4.10. Lipid Peroxidation Assay

The LPO analysis was carried out as described previously [72,73]. In order to measure the lipid peroxidation for the determination of oxidative stress, free malondialdehyde (MDA), a marker of LPO, was measured in the brain homogenate of both the control and high-fat-diet-fed mice using a malondialdehyde colorimetric/fluorometric assay kit (Cat# K739-100 Bio Vision, BioVision, San Francesco, CA, USA) in accordance with the manufacturer’s protocol. For the in vitro analysis of LPO, HT22 cells were cultured in DMEM medium (200 µL/well) in 96-well plates followed by incubation for 24 hours in a humidified incubator (5% CO2, 37 °C). After incubation, PA (150 µM) was diluted in fresh DMEM medium to replace the previous one, and then the LPO analysis was conducted as mentioned for the in vivo experiment.

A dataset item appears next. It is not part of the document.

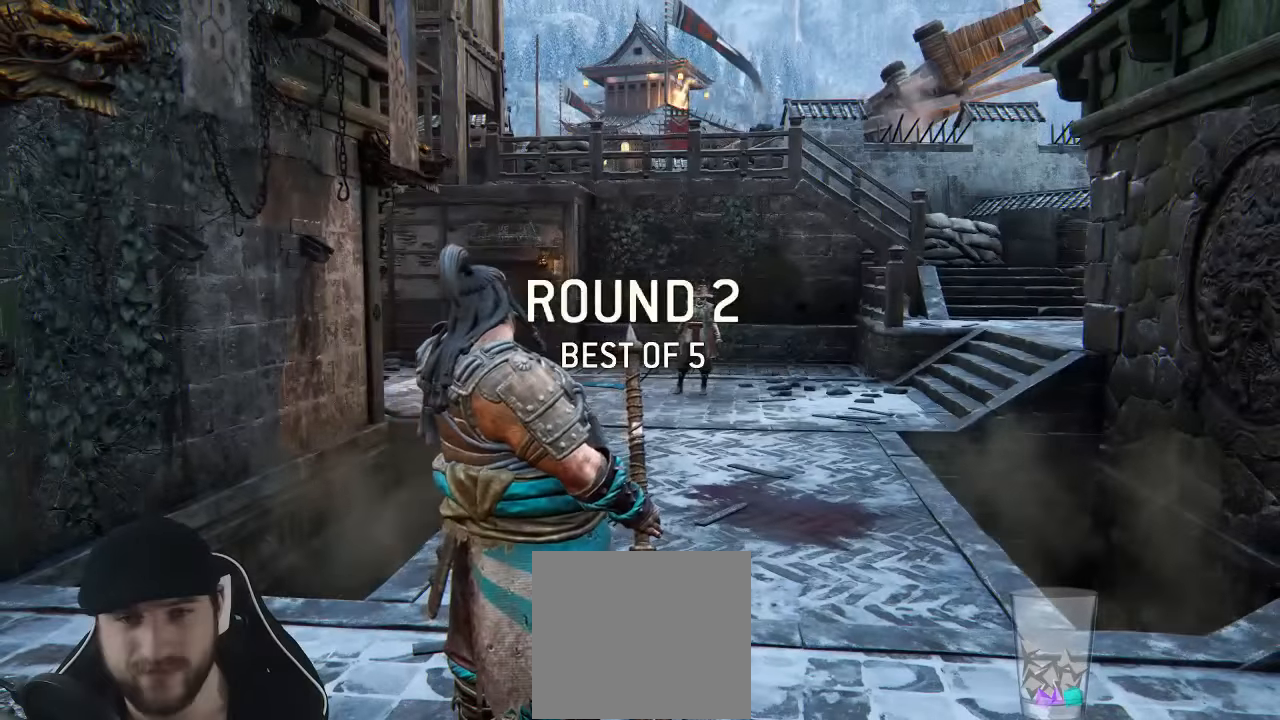
{"buttons": ["L3"], "left_stick": "up", "right_stick": "center", "events": [[183, "right_stick", "down"], [383, "right_stick", "center"]]}
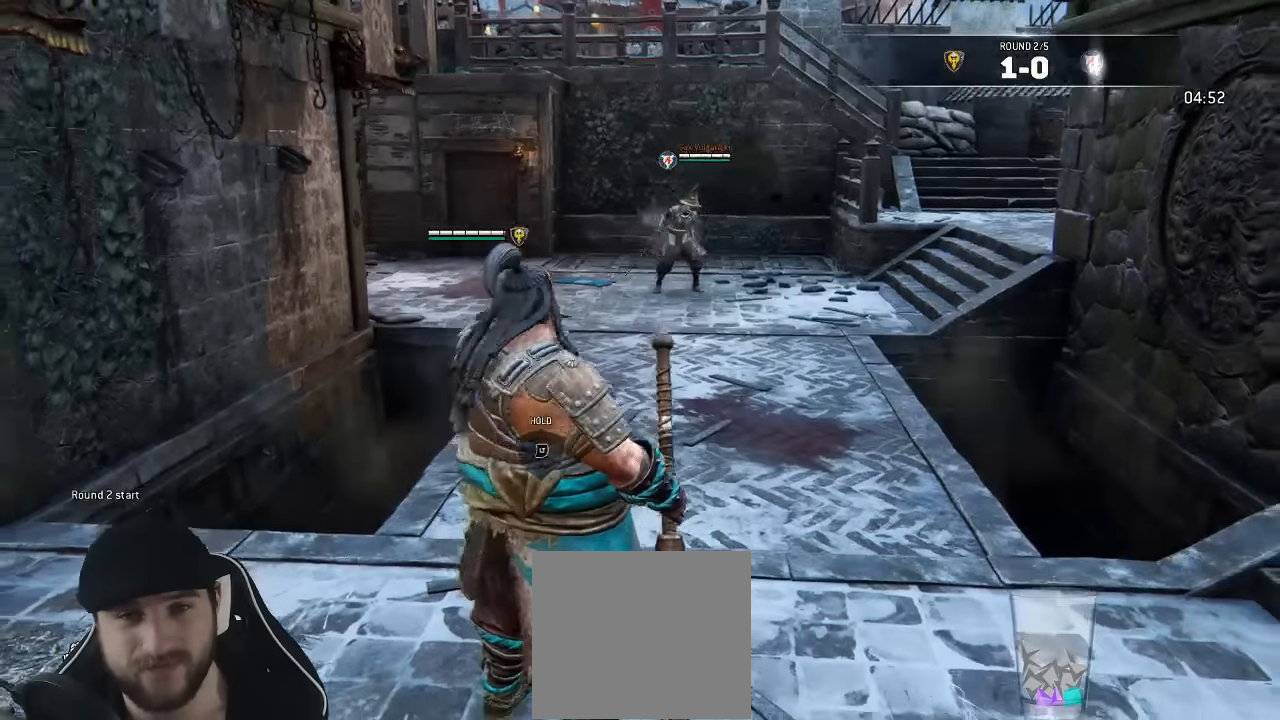
{"buttons": ["L3"], "left_stick": "up", "right_stick": "center", "events": []}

4.11. Statistical Analyses

For the Western blot analyses, the original X-ray films were scanned and analyzed via Image J software (National Institutes of Health, Bethesda, MD, USA). The integral optical density (IOD) of the morphological analysis was also performed by Image J software. The data were expressed as the mean ± SEM of triplicate wells for in vitro experiments and of 10–12 mice per group for in vivo experiments—these were representative of three independent experiments. Statistical analysis between groups was conducted by using GraphPad Prism6 software (San Diego, CA, USA) followed by a one-way analysis of variance (ANOVA) with Tukey’s post hoc test. Values of p < 0.05 were considered to be significant.

5. Conclusions

On the whole, our findings showed that stress kinases, MST1 and JNK, have potential roles in the regulation of neuronal cell death, beta-amyloid-cleaving enzyme level, and synaptic dysfunction. We suggest a more detailed and mechanistic approach to elucidate MST1 signaling in various neurological diseases and that inhibition of this signaling pathway may provide a new therapeutic avenue.